Quoted passage:
▶

I've been doing this analysis in April for many years, and I have always found it both fascinating and mind-blowing. Feel free to check out some of my older posts on the topic.
- 2012 Eurozone interest payment from 1995-2010 : €4.3 trillion
- 2013 European Public Sector Debt and Interest Payments for 2012 - €11 trillion debt, €380 billion in interest
- 2014 European Public Sector Debt and Interest Payments for 2013
- 2015 European Public Sector Interest Payments - €354 billion in 2014 - €6.66 trillion over 20 years
- 2016 European Public Sector Interest Payments in 2015 - over €325 billion in 20. €7.18 trillion since 1995
- 2017 European Public Sector Debt and Interest payments 1995-2016
- 2018 European Union Government debt now over €12.7 trillion
- 2019 Eurozone debt reaches €9.86 trillion - and interest payments now total €6.4 trillion since 1995
Note that sometimes my blog headlines talk about just the Eurozone figures, and sometimes it's the for the European Union. Anyway, I trust no-one will claim that I haven't been trying to draw attention to this!
A key figure in the latest set of data is the finding that Eurozone public sector debt now exceeds €10 trillion (€10,022,826200,000 to be precise) - up 0.92% on 2018. If we include all 28 countries in the European Union, the total debt is now over €13 trillion (€13,053,825,900,000), up 2% in a year.
A few countries have actually managed to get their debt levels down a bit. Sweden, which has its own currency, got its debt level down by 5.93% - well done Sweden. Within the Eurozone, the most successful countries have been the Netherlands (-2.68%), Austria (-1.70%), Slovenia (-1.48%) and Cypress (-1.40%). But, amusingly, Greece (-1.09%) actually did better than Germany, which only reduced its debt by -0.75%. But Lithuania, Luxembourg, Romania all had double digit percentage increases in debt, while French government debt increased 2.82% to reach €2.38 trillion. Meanwhile, the UK's debt also increased 2.92% to reach a record £1.892 trillion.

◀

Directive 1: According to the European debt post, by what percentage did Sweden reduce its debt level?
Directive 2: Translate this sentence from the European debt post into Spanish: "A few countries have actually managed to get their debt levels down a bit."
Directive 3: Please extract everything in the European debt post from "A few countries" down to "record £1.892 trillion.".
Rely only on the European debt post when working on these.

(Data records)
▶

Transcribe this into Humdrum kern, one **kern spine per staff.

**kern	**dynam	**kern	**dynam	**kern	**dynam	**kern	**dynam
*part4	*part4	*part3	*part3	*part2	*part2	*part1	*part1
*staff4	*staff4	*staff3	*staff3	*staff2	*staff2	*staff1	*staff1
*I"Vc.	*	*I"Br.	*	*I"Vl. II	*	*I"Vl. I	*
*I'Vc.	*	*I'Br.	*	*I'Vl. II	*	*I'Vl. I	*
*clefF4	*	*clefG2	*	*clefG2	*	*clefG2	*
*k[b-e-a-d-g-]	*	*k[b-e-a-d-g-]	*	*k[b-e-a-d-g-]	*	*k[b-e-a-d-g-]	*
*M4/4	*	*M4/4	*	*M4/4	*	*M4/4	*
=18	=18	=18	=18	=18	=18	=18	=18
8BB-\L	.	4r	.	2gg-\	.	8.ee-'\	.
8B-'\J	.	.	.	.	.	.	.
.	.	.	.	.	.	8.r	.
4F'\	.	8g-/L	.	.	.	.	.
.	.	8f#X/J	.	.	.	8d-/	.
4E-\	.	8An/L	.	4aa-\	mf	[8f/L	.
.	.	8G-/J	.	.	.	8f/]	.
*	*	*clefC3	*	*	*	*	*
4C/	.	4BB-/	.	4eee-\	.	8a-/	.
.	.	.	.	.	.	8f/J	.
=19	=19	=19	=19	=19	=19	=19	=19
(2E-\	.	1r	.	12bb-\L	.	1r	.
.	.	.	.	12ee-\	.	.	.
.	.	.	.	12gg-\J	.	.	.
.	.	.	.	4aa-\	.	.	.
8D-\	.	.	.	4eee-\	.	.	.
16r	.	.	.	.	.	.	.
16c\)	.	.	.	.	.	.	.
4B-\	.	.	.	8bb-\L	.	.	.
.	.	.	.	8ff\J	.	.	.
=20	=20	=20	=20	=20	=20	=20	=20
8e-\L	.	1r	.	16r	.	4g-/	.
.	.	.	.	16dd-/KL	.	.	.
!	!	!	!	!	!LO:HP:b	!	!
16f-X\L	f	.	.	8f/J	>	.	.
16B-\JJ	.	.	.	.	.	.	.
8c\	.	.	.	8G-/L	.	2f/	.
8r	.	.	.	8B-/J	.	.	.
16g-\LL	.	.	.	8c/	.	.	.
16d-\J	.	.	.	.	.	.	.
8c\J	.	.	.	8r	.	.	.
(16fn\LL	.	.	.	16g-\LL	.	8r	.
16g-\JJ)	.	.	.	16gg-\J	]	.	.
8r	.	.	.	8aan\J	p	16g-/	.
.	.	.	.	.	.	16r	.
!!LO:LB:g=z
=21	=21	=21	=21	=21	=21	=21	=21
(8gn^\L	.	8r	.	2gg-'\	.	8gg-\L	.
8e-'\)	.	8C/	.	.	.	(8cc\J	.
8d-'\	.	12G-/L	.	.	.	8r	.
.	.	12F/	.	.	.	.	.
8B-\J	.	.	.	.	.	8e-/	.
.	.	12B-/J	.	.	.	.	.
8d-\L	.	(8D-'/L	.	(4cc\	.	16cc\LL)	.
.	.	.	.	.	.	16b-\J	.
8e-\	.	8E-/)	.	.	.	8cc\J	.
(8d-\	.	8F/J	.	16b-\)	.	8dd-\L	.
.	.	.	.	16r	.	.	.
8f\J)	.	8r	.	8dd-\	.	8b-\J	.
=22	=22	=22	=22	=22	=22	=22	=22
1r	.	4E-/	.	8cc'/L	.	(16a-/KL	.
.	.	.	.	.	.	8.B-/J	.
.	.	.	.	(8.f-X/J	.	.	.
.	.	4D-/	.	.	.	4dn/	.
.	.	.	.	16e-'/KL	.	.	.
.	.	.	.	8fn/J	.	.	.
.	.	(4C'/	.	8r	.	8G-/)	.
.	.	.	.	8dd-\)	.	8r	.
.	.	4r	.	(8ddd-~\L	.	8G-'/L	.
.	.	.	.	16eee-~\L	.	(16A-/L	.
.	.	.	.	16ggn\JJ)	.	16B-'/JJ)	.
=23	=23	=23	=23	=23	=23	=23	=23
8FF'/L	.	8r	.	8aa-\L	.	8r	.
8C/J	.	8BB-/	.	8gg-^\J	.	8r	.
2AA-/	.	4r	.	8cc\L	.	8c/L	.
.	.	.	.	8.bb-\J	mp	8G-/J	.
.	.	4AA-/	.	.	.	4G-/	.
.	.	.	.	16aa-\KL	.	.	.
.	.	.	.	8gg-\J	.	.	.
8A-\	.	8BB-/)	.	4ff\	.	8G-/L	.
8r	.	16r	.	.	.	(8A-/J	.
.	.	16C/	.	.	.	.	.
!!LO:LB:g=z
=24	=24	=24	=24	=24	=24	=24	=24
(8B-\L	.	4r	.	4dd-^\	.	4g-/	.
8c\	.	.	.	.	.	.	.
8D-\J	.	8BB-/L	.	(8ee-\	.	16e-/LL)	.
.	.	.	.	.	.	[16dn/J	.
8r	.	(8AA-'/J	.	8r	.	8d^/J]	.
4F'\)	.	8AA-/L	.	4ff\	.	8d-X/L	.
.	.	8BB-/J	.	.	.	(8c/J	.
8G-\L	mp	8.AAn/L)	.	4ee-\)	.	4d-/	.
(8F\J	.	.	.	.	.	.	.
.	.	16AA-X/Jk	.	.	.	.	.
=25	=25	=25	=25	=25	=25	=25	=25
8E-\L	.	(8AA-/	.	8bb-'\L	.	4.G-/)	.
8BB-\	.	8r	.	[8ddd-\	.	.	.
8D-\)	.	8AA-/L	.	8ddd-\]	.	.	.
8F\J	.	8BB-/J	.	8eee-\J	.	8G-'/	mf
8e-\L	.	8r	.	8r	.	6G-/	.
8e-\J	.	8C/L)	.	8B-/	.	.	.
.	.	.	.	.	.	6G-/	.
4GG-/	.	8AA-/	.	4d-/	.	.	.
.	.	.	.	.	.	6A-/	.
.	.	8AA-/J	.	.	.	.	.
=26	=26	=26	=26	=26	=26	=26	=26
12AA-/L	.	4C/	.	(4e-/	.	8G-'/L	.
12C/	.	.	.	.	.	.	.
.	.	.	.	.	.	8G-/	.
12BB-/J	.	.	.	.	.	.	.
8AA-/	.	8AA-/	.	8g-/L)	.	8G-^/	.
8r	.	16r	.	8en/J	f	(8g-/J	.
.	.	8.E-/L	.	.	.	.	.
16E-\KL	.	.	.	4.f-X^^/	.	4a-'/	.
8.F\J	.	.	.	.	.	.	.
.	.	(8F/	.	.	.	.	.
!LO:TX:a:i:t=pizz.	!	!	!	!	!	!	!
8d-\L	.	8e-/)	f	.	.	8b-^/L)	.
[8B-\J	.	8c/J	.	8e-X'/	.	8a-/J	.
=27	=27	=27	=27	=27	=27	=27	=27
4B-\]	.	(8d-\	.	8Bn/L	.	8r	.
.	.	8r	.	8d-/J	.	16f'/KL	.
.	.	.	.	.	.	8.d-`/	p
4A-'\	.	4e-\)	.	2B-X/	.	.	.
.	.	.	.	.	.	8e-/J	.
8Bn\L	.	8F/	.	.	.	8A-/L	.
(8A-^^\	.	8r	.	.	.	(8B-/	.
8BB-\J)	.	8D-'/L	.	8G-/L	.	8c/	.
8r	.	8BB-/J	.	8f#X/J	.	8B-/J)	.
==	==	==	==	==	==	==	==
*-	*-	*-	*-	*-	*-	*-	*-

◀

Complete answer 1: Sweden reduced its debt level by 5.93%.

Complete answer 2: De hecho, algunos países han logrado reducir un poco sus niveles de deuda.

Complete answer 3:
A few countries have actually managed to get their debt levels down a bit. Sweden, which has its own currency, got its debt level down by 5.93% - well done Sweden. Within the Eurozone, the most successful countries have been the Netherlands (-2.68%), Austria (-1.70%), Slovenia (-1.48%) and Cypress (-1.40%). But, amusingly, Greece (-1.09%) actually did better than Germany, which only reduced its debt by -0.75%. But Lithuania, Luxembourg, Romania all had double digit percentage increases in debt, while French government debt increased 2.82% to reach €2.38 trillion. Meanwhile, the UK's debt also increased 2.92% to reach a record £1.892 trillion.